La historia del Ford Falcon de 4 puertas de 1969 está intrínsecamente ligada a la evolución del mercado automotriz y a la pasión de entusiastas que buscan revivir estos clásicos. En un contexto donde Ford enfrentaba dificultades con un Falcon cuyas ventas declinaban y que no cumplía con las regulaciones ambientales, surgió el Maverick como una alternativa deportiva y económica al Mustang.
El Ford Maverick: Un Sucesor con Historia
Presentado como una alternativa deportiva más económica al superventas Mustang, el éxito fue inmediato, con 579.000 unidades vendidas en su primer año. La jugada de la marca del óvalo había salido bien, lo que ocasionó la descontinuación del Falcon a mediados de 1970.

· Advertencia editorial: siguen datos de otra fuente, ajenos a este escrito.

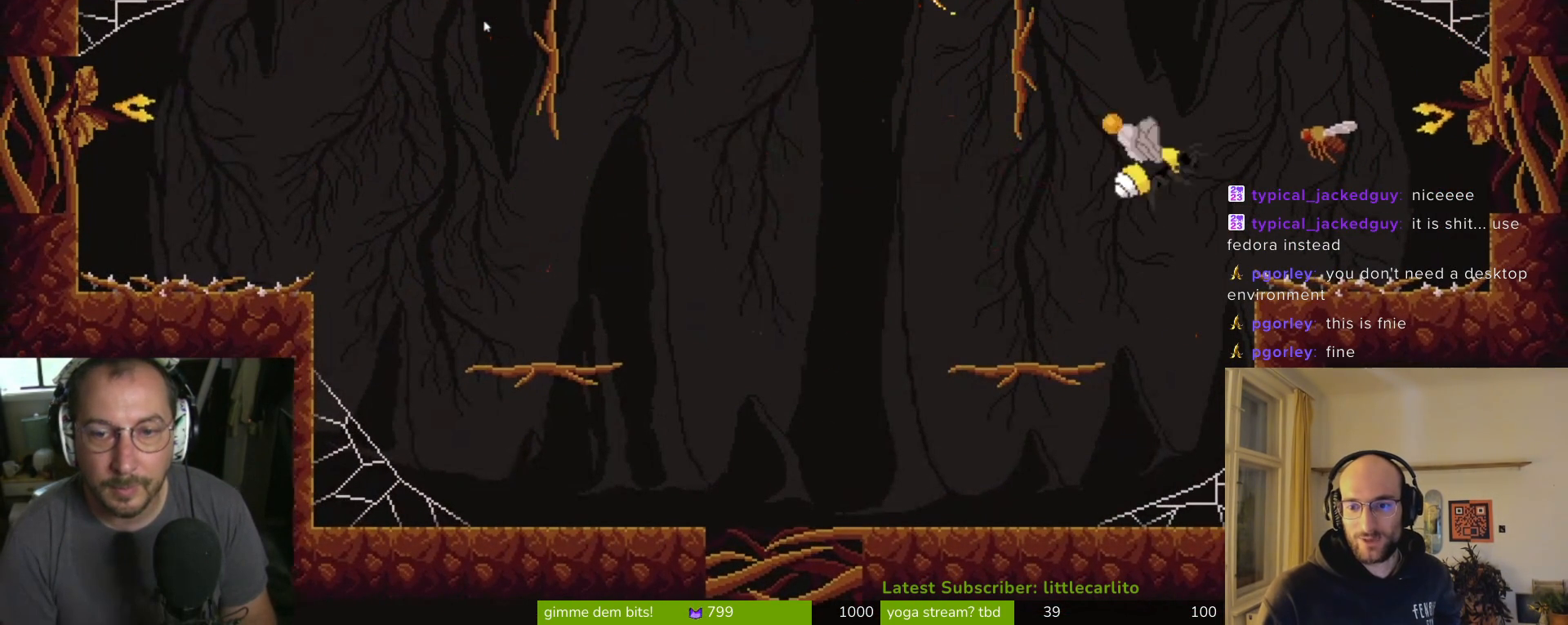
{"buttons": [], "left_stick": "up-right", "right_stick": "center", "events": [[67, "CIRCLE", "down"], [333, "CIRCLE", "up"], [333, "CROSS", "up"], [367, "left_stick", "up"], [500, "left_stick", "up-right"]]}
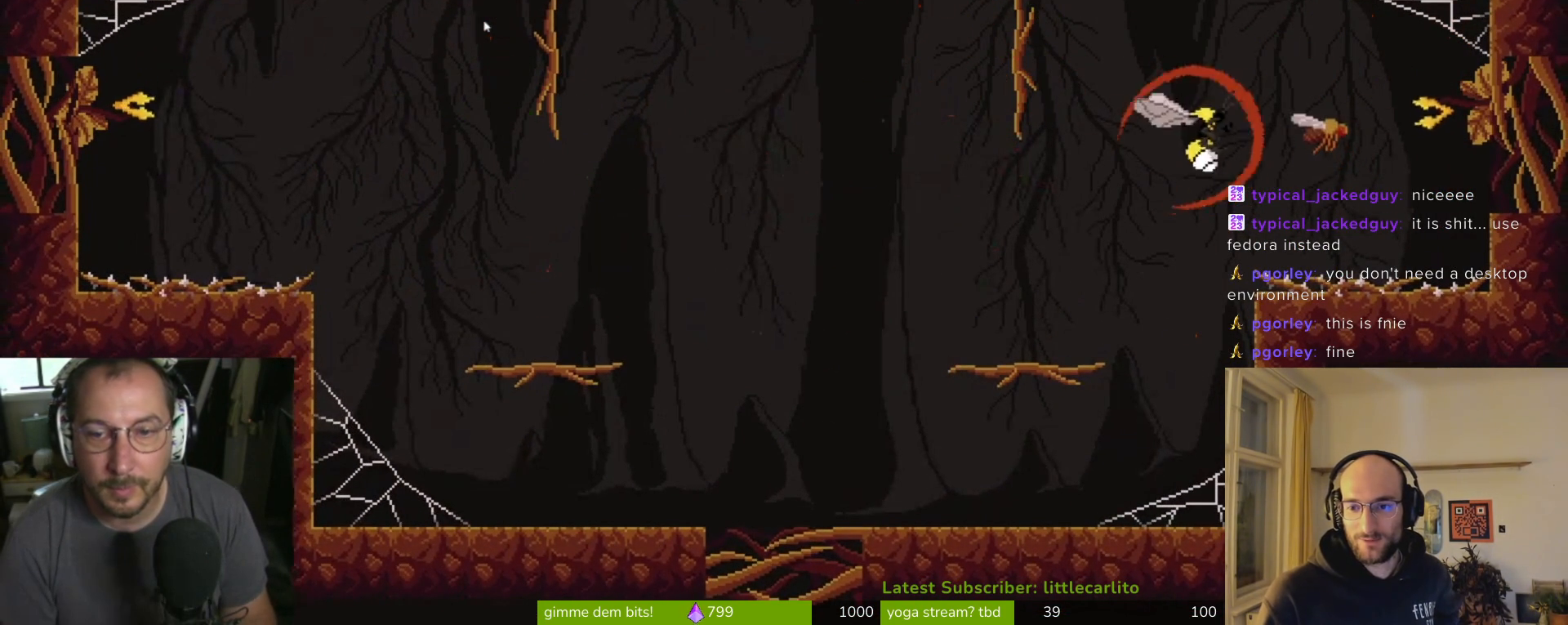
{"buttons": ["CROSS", "CIRCLE"], "left_stick": "up", "right_stick": "center", "events": [[100, "CIRCLE", "down"], [167, "CROSS", "down"], [367, "CIRCLE", "up"], [367, "CROSS", "up"], [467, "CIRCLE", "down"], [467, "CROSS", "down"], [467, "left_stick", "up"]]}
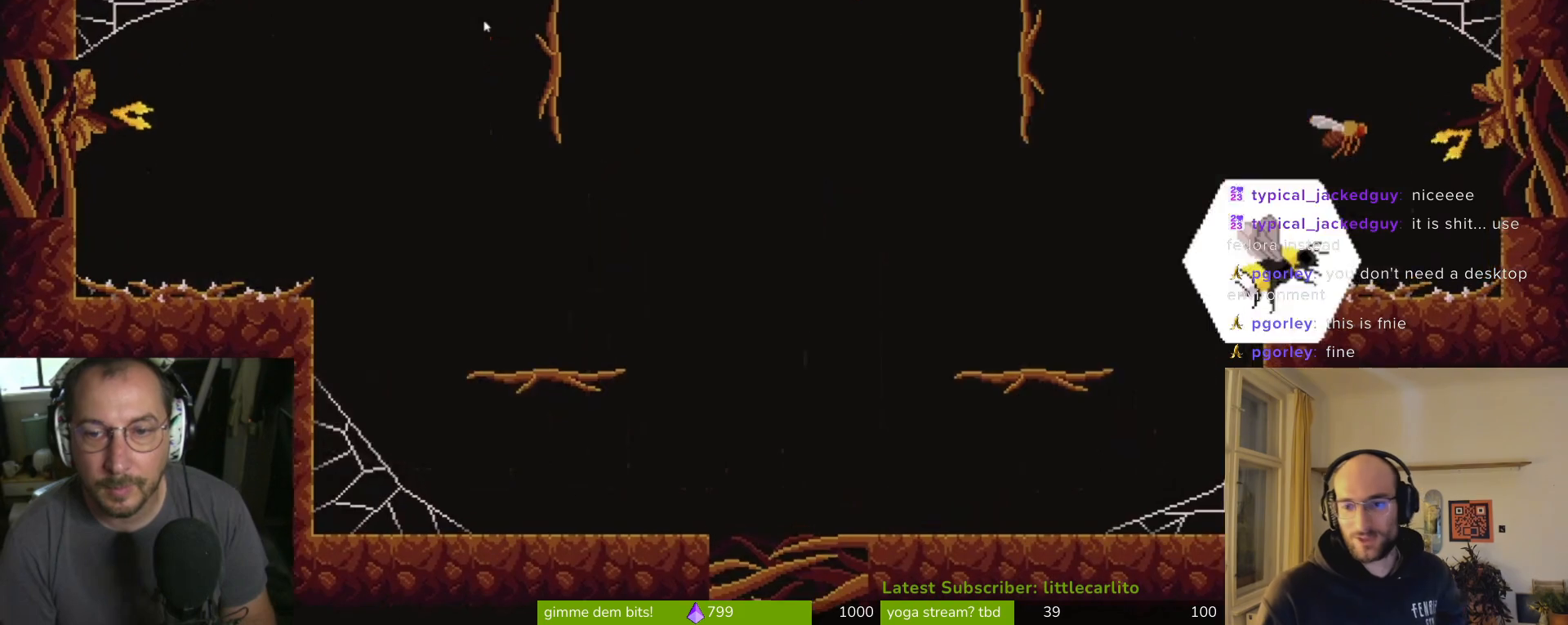
{"buttons": [], "left_stick": "up-left", "right_stick": "center", "events": [[100, "left_stick", "up-left"], [233, "CIRCLE", "up"], [233, "CROSS", "up"]]}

Ford fue ampliando la disponibilidad de motores para el Maverick a medida que el modelo ganaba en popularidad, pasando del 6 en línea 170 con carburador Holley de una boca ofrecido el primer año, a presentar la alternativa del 200 con carburador Motorcraft. En 1971 se ofrece por primera vez el V8 302 (como el que equipa a la unidad objeto de esta nota, con 115 hp y 204 libras pie de torque), una alternativa novedosa e interesante para el segmento. El submodelo Grabber también fue introducido ese año. En 1972 se adicionó la oferta del motor 250 y al año siguiente se quitó el motor de entrada 170 L6.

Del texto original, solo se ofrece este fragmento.